After inheiriting glass, I switched to the Better Bottles. I'm sure this will be a long thread, and everyone has their sworn allegiances to either glass or plastic. If you read the BB website, there's nothing really bad that can be said, except price. If you go the cheap route and use regular water cooler bottles, beware of the petrochemicals and other nasties that the bottles are made of. They're not meant for long-term storage of anything, especially the cheaper ones with the "7" for their recycling sort number.


----------



## cpfan (Apr 21, 2007)

Personally I think there is a place for both plastic & glass carboys. So let's consider some questions....

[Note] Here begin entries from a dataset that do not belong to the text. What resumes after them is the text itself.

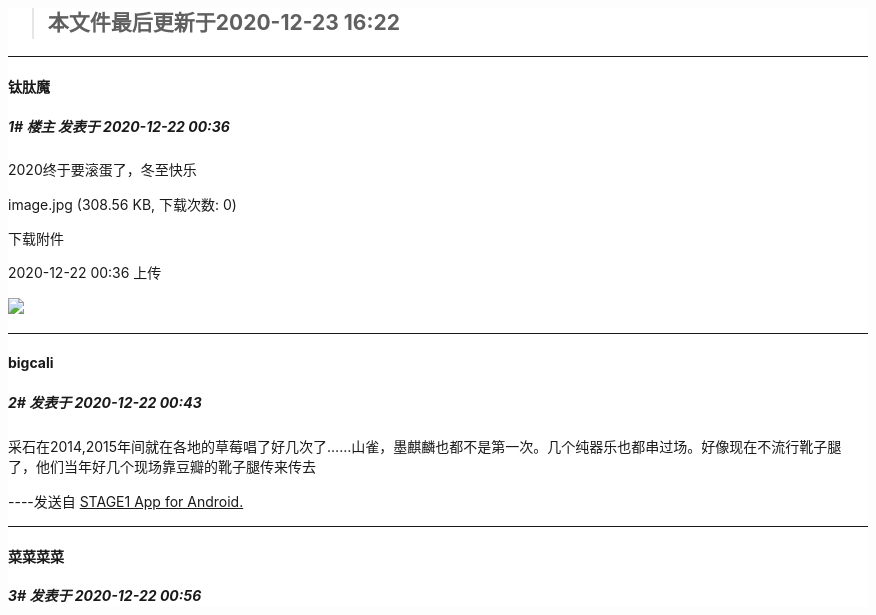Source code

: > ## **本文件最后更新于2020-12-23 16:22** 



*****

####  钛肽魔  
##### 1#       楼主       发表于 2020-12-22 00:36




2020终于要滚蛋了，冬至快乐






image.jpg
(308.56 KB, 下载次数: 0)




下载附件


2020-12-22 00:36 上传









<img src="https://img.saraba1st.com/forum/202012/22/003611rayxvahnp22uh551.jpg" referrerpolicy="no-referrer">












*****

####  bigcali  
##### 2#       发表于 2020-12-22 00:43




采石在2014,2015年间就在各地的草莓唱了好几次了……山雀，墨麒麟也都不是第一次。几个纯器乐也都串过场。好像现在不流行靴子腿了，他们当年好几个现场靠豆瓣的靴子腿传来传去


----发送自 [STAGE1 App for Android.](http://stage1.5j4m.com/?1.36)







*****

####  菜菜菜菜  
##### 3#       发表于 2020-12-22 00:56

1) will you be making beer & wine in the same carboy? if so, get glass. Or dedicate a set of plastic for beer.

2) will you be making strong flavoured fruit wines, like the mist wines? if so, get glass. Most mist instructions recommend glass after the fruit pack is added.

3) will you be aging the wine in a carboy? If so, get glass because it is less porous to air (ie oxygen).

4) will you have trouble lifting a full glass carboy? (5? pounds heavier) if so, get plastic.

The plastic carboys are good for short term storage, they aren't breakable, & they're lighter.

The glass carboys don't absorb flavours, and are less porous to air.

Note, I do NOT accept the water jugs as a wine carboy. They may be fine, but they are designed to hold water not alcohol. Maybe I'm just conservative. Also they are usually 18.9 litres, and I need 23 litre carboys.

I currently have access to three different styles of plastic carboys. My comments principally refer to the Wedco carboys (opaque, #7.5 or #8 bung), and to the Spagnols carboy (#11 bung). I have no experience with the Better Bottles (nice & clear, #10 bung).

Steve


----------



## Caplan (Apr 21, 2007)

I've only ever heard good reports for the Better Bottle plastic carboys - I've (finally!) seen them for sale locally in the last 6 months or so. I'll be buying one over glass when I need another carboy.


----------



## lockwood1956 (Apr 28, 2007)

I've seen them in Leyland home brew,(I travel all over in my work and visit homebrew shops wherever I go) they are cheaper than glass and lighter.

The better bottles seems to come out at 22.5 litres, so quite good for racking into, but because I am using a mityvac for extra help in degassing, they are no good for this, I've kind of gone off them. 

regards
Bob


----------